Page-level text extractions
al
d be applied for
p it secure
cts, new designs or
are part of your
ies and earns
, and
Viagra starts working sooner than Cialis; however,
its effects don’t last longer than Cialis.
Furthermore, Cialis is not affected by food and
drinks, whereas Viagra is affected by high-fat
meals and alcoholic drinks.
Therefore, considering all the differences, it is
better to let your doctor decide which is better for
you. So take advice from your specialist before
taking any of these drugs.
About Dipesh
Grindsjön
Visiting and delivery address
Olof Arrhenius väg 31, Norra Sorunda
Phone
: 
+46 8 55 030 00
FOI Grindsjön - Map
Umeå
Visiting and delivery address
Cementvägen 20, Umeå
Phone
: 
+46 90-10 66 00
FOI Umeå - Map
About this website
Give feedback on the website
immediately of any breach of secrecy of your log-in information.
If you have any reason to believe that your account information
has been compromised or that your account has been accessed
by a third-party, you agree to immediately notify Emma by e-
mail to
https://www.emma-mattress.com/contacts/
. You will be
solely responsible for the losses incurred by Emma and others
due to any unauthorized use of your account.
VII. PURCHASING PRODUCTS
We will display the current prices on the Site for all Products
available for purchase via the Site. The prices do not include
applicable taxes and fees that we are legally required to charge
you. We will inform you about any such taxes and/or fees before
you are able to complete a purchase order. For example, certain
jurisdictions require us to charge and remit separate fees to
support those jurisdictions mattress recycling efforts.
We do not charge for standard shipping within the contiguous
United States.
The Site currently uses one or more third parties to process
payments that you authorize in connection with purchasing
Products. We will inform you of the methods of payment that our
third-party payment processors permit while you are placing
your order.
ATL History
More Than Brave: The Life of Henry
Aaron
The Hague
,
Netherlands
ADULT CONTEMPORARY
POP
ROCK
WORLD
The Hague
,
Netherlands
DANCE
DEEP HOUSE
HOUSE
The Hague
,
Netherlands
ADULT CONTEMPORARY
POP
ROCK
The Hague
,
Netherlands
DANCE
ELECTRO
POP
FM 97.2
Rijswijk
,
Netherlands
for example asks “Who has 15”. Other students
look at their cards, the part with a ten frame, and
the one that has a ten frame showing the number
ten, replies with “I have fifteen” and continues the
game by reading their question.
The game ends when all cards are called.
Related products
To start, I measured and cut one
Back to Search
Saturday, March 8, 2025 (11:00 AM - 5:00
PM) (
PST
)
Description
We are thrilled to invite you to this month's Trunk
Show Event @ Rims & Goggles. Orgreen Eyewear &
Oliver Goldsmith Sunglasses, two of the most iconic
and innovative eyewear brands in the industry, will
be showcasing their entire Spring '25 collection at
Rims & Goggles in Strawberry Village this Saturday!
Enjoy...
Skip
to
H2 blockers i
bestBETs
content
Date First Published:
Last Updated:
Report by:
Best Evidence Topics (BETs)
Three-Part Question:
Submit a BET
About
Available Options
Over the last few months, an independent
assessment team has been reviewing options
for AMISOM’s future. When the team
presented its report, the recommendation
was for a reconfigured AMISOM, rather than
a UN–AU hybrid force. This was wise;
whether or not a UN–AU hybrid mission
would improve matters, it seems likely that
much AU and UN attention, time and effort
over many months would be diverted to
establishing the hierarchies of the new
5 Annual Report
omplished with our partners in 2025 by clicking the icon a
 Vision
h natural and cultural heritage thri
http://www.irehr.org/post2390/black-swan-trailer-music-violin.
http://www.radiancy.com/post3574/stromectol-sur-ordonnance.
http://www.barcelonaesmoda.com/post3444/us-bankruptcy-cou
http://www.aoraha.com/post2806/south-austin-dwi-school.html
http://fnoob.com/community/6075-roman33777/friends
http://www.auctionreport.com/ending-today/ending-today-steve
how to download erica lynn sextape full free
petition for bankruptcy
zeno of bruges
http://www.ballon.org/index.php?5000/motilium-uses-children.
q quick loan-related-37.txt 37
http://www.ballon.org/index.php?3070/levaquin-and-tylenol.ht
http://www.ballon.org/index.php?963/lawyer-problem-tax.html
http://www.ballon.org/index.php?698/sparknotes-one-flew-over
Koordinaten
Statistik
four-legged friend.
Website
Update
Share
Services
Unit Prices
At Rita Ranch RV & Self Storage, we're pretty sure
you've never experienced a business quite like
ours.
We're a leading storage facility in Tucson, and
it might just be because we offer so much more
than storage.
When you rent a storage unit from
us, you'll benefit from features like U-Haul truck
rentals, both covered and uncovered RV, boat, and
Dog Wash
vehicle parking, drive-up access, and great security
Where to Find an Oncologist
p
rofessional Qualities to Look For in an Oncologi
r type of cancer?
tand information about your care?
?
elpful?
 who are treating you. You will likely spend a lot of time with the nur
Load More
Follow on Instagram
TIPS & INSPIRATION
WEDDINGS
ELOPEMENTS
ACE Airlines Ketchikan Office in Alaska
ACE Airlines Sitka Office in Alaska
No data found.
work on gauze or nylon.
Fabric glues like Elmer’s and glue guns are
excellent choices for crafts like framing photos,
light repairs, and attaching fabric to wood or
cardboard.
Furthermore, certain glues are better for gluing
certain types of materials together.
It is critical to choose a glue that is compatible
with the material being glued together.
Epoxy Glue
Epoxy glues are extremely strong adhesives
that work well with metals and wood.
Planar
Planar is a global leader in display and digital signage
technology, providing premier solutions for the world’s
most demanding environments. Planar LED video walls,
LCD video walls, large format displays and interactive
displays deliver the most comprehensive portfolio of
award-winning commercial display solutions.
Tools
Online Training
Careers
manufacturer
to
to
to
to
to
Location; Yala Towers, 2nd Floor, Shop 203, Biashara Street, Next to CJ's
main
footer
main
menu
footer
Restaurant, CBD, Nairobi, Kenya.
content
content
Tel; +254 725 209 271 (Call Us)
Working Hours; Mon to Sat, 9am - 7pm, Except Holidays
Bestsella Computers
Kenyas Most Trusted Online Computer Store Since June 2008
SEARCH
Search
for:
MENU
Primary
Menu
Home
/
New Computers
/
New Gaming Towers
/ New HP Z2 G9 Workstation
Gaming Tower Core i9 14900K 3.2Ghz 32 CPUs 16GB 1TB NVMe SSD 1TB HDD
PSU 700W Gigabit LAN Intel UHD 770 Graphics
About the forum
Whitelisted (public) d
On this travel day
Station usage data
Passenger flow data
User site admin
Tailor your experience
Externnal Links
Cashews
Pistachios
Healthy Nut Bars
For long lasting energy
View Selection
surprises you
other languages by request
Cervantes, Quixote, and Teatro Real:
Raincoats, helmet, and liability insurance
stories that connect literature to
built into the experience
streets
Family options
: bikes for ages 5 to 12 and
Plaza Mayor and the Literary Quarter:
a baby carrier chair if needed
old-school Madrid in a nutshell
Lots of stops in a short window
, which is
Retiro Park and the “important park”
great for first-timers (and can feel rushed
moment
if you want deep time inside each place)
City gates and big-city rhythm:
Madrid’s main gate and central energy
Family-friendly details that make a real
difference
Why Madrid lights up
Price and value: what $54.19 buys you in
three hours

EXERCISE DIRECTIONS:
Rewrite the listing with every occurrence of "Visiting and delivery address" changed to "Visiting and postal address". Leave all other lines as they are.

FINISHED TASK:
al
d be applied for
p it secure
cts, new designs or
are part of your
ies and earns
, and
Viagra starts working sooner than Cialis; however,
its effects don’t last longer than Cialis.
Furthermore, Cialis is not affected by food and
drinks, whereas Viagra is affected by high-fat
meals and alcoholic drinks.
Therefore, considering all the differences, it is
better to let your doctor decide which is better for
you. So take advice from your specialist before
taking any of these drugs.
About Dipesh
Grindsjön
Visiting and postal address
Olof Arrhenius väg 31, Norra Sorunda
Phone
: 
+46 8 55 030 00
FOI Grindsjön - Map
Umeå
Visiting and postal address
Cementvägen 20, Umeå
Phone
: 
+46 90-10 66 00
FOI Umeå - Map
About this website
Give feedback on the website
immediately of any breach of secrecy of your log-in information.
If you have any reason to believe that your account information
has been compromised or that your account has been accessed
by a third-party, you agree to immediately notify Emma by e-
mail to
https://www.emma-mattress.com/contacts/
. You will be
solely responsible for the losses incurred by Emma and others
due to any unauthorized use of your account.
VII. PURCHASING PRODUCTS
We will display the current prices on the Site for all Products
available for purchase via the Site. The prices do not include
applicable taxes and fees that we are legally required to charge
you. We will inform you about any such taxes and/or fees before
you are able to complete a purchase order. For example, certain
jurisdictions require us to charge and remit separate fees to
support those jurisdictions mattress recycling efforts.
We do not charge for standard shipping within the contiguous
United States.
The Site currently uses one or more third parties to process
payments that you authorize in connection with purchasing
Products. We will inform you of the methods of payment that our
third-party payment processors permit while you are placing
your order.
ATL History
More Than Brave: The Life of Henry
Aaron
The Hague
,
Netherlands
ADULT CONTEMPORARY
POP
ROCK
WORLD
The Hague
,
Netherlands
DANCE
DEEP HOUSE
HOUSE
The Hague
,
Netherlands
ADULT CONTEMPORARY
POP
ROCK
The Hague
,
Netherlands
DANCE
ELECTRO
POP
FM 97.2
Rijswijk
,
Netherlands
for example asks “Who has 15”. Other students
look at their cards, the part with a ten frame, and
the one that has a ten frame showing the number
ten, replies with “I have fifteen” and continues the
game by reading their question.
The game ends when all cards are called.
Related products
To start, I measured and cut one
Back to Search
Saturday, March 8, 2025 (11:00 AM - 5:00
PM) (
PST
)
Description
We are thrilled to invite you to this month's Trunk
Show Event @ Rims & Goggles. Orgreen Eyewear &
Oliver Goldsmith Sunglasses, two of the most iconic
and innovative eyewear brands in the industry, will
be showcasing their entire Spring '25 collection at
Rims & Goggles in Strawberry Village this Saturday!
Enjoy...
Skip
to
H2 blockers i
bestBETs
content
Date First Published:
Last Updated:
Report by:
Best Evidence Topics (BETs)
Three-Part Question:
Submit a BET
About
Available Options
Over the last few months, an independent
assessment team has been reviewing options
for AMISOM’s future. When the team
presented its report, the recommendation
was for a reconfigured AMISOM, rather than
a UN–AU hybrid force. This was wise;
whether or not a UN–AU hybrid mission
would improve matters, it seems likely that
much AU and UN attention, time and effort
over many months would be diverted to
establishing the hierarchies of the new
5 Annual Report
omplished with our partners in 2025 by clicking the icon a
 Vision
h natural and cultural heritage thri
http://www.irehr.org/post2390/black-swan-trailer-music-violin.
http://www.radiancy.com/post3574/stromectol-sur-ordonnance.
http://www.barcelonaesmoda.com/post3444/us-bankruptcy-cou
http://www.aoraha.com/post2806/south-austin-dwi-school.html
http://fnoob.com/community/6075-roman33777/friends
http://www.auctionreport.com/ending-today/ending-today-steve
how to download erica lynn sextape full free
petition for bankruptcy
zeno of bruges
http://www.ballon.org/index.php?5000/motilium-uses-children.
q quick loan-related-37.txt 37
http://www.ballon.org/index.php?3070/levaquin-and-tylenol.ht
http://www.ballon.org/index.php?963/lawyer-problem-tax.html
http://www.ballon.org/index.php?698/sparknotes-one-flew-over
Koordinaten
Statistik
four-legged friend.
Website
Update
Share
Services
Unit Prices
At Rita Ranch RV & Self Storage, we're pretty sure
you've never experienced a business quite like
ours.
We're a leading storage facility in Tucson, and
it might just be because we offer so much more
than storage.
When you rent a storage unit from
us, you'll benefit from features like U-Haul truck
rentals, both covered and uncovered RV, boat, and
Dog Wash
vehicle parking, drive-up access, and great security
Where to Find an Oncologist
p
rofessional Qualities to Look For in an Oncologi
r type of cancer?
tand information about your care?
?
elpful?
 who are treating you. You will likely spend a lot of time with the nur
Load More
Follow on Instagram
TIPS & INSPIRATION
WEDDINGS
ELOPEMENTS
ACE Airlines Ketchikan Office in Alaska
ACE Airlines Sitka Office in Alaska
No data found.
work on gauze or nylon.
Fabric glues like Elmer’s and glue guns are
excellent choices for crafts like framing photos,
light repairs, and attaching fabric to wood or
cardboard.
Furthermore, certain glues are better for gluing
certain types of materials together.
It is critical to choose a glue that is compatible
with the material being glued together.
Epoxy Glue
Epoxy glues are extremely strong adhesives
that work well with metals and wood.
Planar
Planar is a global leader in display and digital signage
technology, providing premier solutions for the world’s
most demanding environments. Planar LED video walls,
LCD video walls, large format displays and interactive
displays deliver the most comprehensive portfolio of
award-winning commercial display solutions.
Tools
Online Training
Careers
manufacturer
to
to
to
to
to
Location; Yala Towers, 2nd Floor, Shop 203, Biashara Street, Next to CJ's
main
footer
main
menu
footer
Restaurant, CBD, Nairobi, Kenya.
content
content
Tel; +254 725 209 271 (Call Us)
Working Hours; Mon to Sat, 9am - 7pm, Except Holidays
Bestsella Computers
Kenyas Most Trusted Online Computer Store Since June 2008
SEARCH
Search
for:
MENU
Primary
Menu
Home
/
New Computers
/
New Gaming Towers
/ New HP Z2 G9 Workstation
Gaming Tower Core i9 14900K 3.2Ghz 32 CPUs 16GB 1TB NVMe SSD 1TB HDD
PSU 700W Gigabit LAN Intel UHD 770 Graphics
About the forum
Whitelisted (public) d
On this travel day
Station usage data
Passenger flow data
User site admin
Tailor your experience
Externnal Links
Cashews
Pistachios
Healthy Nut Bars
For long lasting energy
View Selection
surprises you
other languages by request
Cervantes, Quixote, and Teatro Real:
Raincoats, helmet, and liability insurance
stories that connect literature to
built into the experience
streets
Family options
: bikes for ages 5 to 12 and
Plaza Mayor and the Literary Quarter:
a baby carrier chair if needed
old-school Madrid in a nutshell
Lots of stops in a short window
, which is
Retiro Park and the “important park”
great for first-timers (and can feel rushed
moment
if you want deep time inside each place)
City gates and big-city rhythm:
Madrid’s main gate and central energy
Family-friendly details that make a real
difference
Why Madrid lights up
Price and value: what $54.19 buys you in
three hours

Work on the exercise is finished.